• WHAT YOU NEED TO DO
Below are lines of records; copy exactly those from the one containing "left ankle: (147, 160)" through the one containing "right shoulder: (240, 259)", leaving the pictures behind.

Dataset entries

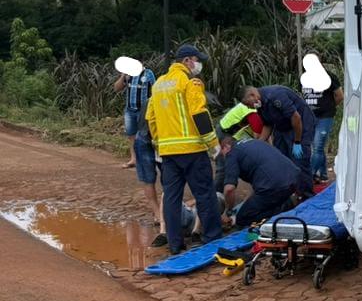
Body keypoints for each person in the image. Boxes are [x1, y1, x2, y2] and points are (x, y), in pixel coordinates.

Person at [145, 44, 222, 255]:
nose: (199, 65)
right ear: (187, 60)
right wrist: (213, 145)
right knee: (205, 194)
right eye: (197, 60)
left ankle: (174, 243)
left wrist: (159, 144)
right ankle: (212, 237)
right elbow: (199, 113)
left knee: (171, 197)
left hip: (169, 153)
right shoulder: (190, 82)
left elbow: (150, 119)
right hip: (193, 150)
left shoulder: (159, 84)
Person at [219, 133, 311, 232]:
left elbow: (229, 189)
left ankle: (287, 206)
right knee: (253, 205)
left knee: (243, 218)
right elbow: (255, 183)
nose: (223, 156)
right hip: (294, 178)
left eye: (221, 153)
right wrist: (246, 202)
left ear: (226, 147)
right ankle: (287, 201)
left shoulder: (232, 153)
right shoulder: (252, 142)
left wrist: (227, 211)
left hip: (275, 186)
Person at [241, 84, 316, 182]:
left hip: (301, 124)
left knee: (299, 161)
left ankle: (306, 194)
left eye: (248, 104)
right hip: (282, 127)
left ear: (252, 95)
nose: (249, 108)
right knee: (281, 159)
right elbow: (268, 124)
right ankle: (288, 190)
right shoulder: (259, 104)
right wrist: (258, 144)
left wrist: (297, 142)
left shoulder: (275, 95)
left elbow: (296, 118)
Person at [301, 55, 343, 183]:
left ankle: (310, 175)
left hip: (325, 117)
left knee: (318, 147)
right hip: (310, 117)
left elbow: (339, 95)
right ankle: (324, 175)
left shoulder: (329, 77)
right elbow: (303, 95)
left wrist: (329, 107)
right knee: (316, 147)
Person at [114, 61, 155, 168]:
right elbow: (117, 88)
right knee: (131, 135)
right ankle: (134, 159)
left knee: (145, 135)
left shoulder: (148, 73)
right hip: (130, 110)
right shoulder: (128, 75)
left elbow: (155, 90)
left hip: (144, 110)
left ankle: (147, 160)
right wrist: (123, 76)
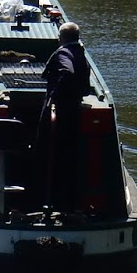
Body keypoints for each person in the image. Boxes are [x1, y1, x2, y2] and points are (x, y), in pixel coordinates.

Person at [40, 20, 94, 214]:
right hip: (74, 111)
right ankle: (68, 203)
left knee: (50, 153)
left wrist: (54, 96)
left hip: (62, 112)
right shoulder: (81, 53)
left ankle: (47, 199)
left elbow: (67, 72)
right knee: (69, 156)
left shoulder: (64, 53)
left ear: (61, 38)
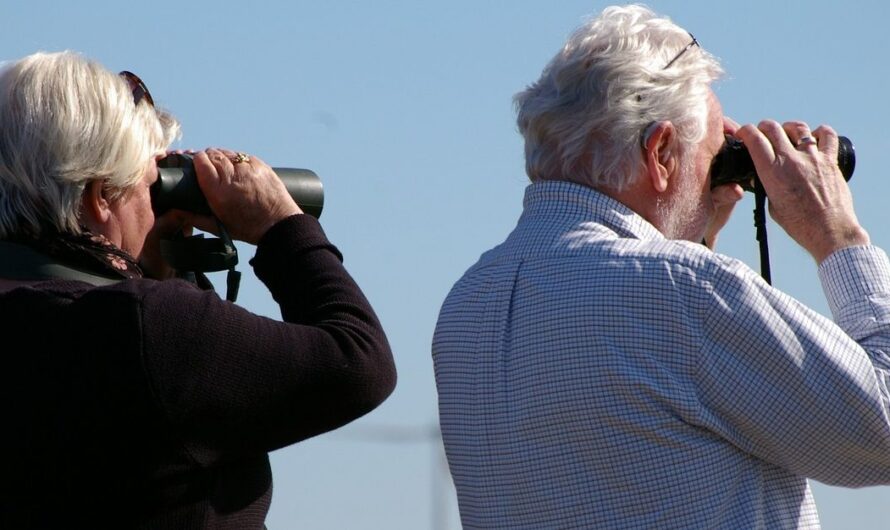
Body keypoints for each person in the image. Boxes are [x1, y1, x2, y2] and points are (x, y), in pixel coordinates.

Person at [432, 5, 890, 529]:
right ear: (661, 152)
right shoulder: (681, 290)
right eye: (716, 153)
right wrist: (839, 238)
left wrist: (696, 234)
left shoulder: (468, 305)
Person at [0, 51, 396, 528]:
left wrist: (156, 265)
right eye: (151, 187)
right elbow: (357, 362)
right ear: (101, 196)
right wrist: (282, 226)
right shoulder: (145, 328)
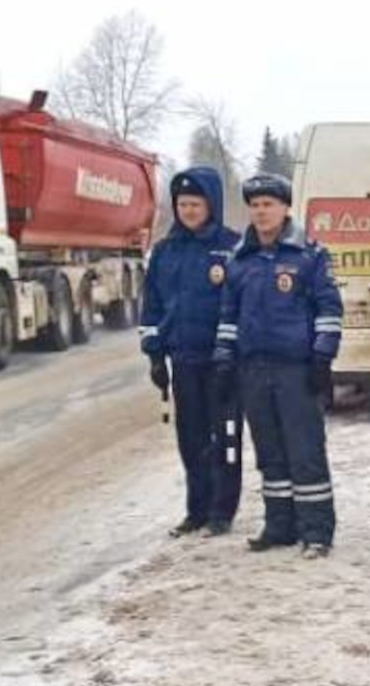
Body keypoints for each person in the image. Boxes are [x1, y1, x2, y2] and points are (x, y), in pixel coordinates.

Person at [213, 173, 343, 560]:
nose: (261, 212)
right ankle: (279, 525)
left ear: (286, 208)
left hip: (296, 369)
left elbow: (329, 310)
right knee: (269, 452)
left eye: (268, 204)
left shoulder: (310, 255)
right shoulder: (240, 259)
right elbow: (228, 315)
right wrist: (223, 359)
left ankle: (316, 531)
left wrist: (322, 357)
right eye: (255, 205)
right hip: (254, 369)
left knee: (305, 452)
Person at [139, 167, 242, 538]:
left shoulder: (233, 247)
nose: (189, 210)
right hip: (183, 361)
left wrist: (231, 352)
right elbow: (151, 308)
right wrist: (154, 356)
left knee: (225, 437)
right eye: (183, 204)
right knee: (191, 439)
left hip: (223, 362)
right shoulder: (165, 252)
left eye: (196, 204)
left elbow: (243, 304)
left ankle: (222, 511)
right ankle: (196, 509)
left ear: (211, 205)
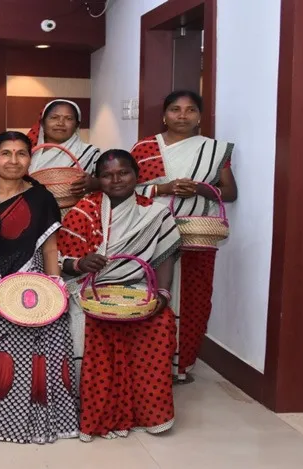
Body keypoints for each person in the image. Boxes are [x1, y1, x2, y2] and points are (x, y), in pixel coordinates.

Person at [0, 131, 78, 444]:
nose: (13, 160)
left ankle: (47, 419)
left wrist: (55, 292)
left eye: (21, 154)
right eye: (6, 153)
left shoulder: (41, 198)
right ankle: (5, 421)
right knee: (2, 359)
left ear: (29, 159)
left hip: (34, 283)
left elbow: (49, 248)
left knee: (45, 351)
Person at [59, 149, 181, 441]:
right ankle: (96, 409)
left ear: (137, 176)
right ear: (97, 179)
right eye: (107, 175)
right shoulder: (83, 210)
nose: (116, 180)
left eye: (123, 173)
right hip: (88, 289)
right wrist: (81, 263)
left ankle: (147, 413)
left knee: (160, 322)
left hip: (138, 289)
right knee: (86, 324)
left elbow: (165, 256)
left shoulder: (155, 213)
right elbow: (60, 260)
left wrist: (162, 295)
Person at [129, 90, 238, 381]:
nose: (182, 115)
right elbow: (125, 189)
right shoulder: (144, 148)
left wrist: (200, 188)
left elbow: (230, 192)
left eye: (190, 110)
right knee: (152, 293)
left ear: (199, 117)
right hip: (151, 233)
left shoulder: (213, 150)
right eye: (175, 110)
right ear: (164, 115)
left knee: (194, 298)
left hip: (196, 238)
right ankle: (150, 363)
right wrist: (164, 189)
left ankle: (182, 364)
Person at [27, 99, 102, 196]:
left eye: (69, 118)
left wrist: (96, 183)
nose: (60, 123)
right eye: (54, 117)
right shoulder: (28, 152)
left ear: (77, 125)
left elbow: (111, 183)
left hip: (74, 210)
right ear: (42, 123)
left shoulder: (90, 153)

• ANSWER TO THIS TASK
left ankle: (147, 160)
right wrist: (123, 76)
Body keypoints for each person in the image. Boxes are [x1, y1, x2, y2] and points are (x, y), in pixel coordinates.

Person at [40, 20, 94, 214]:
right hip: (74, 111)
right ankle: (68, 203)
left knee: (50, 153)
left wrist: (54, 96)
left hip: (62, 112)
right shoulder: (81, 53)
left ankle: (47, 199)
left elbow: (67, 72)
right knee: (69, 156)
left shoulder: (64, 53)
left ear: (61, 38)
Body keypoints for each person in the image. Boxes are [x1, y1, x2, y2] and points are (x, y), in pixel coordinates.

Person at [432, 5, 890, 529]:
right ear: (661, 152)
right shoulder: (681, 290)
right eye: (716, 153)
right wrist: (839, 238)
left wrist: (696, 234)
left shoulder: (468, 305)
Person at [0, 51, 396, 528]:
left wrist: (156, 265)
right eye: (151, 187)
right elbow: (357, 362)
right ear: (101, 196)
right wrist: (282, 226)
right shoulder: (145, 328)
Body keypoints for each person in the image. Boxes are [x1, y1, x2, y2] and points are (x, y), in pixel coordinates.

Person at [213, 173, 343, 560]:
nose: (261, 212)
right ankle: (279, 525)
left ear: (286, 208)
left hip: (296, 369)
left elbow: (329, 310)
right knee: (269, 452)
left eye: (268, 204)
left shoulder: (310, 255)
right shoulder: (240, 259)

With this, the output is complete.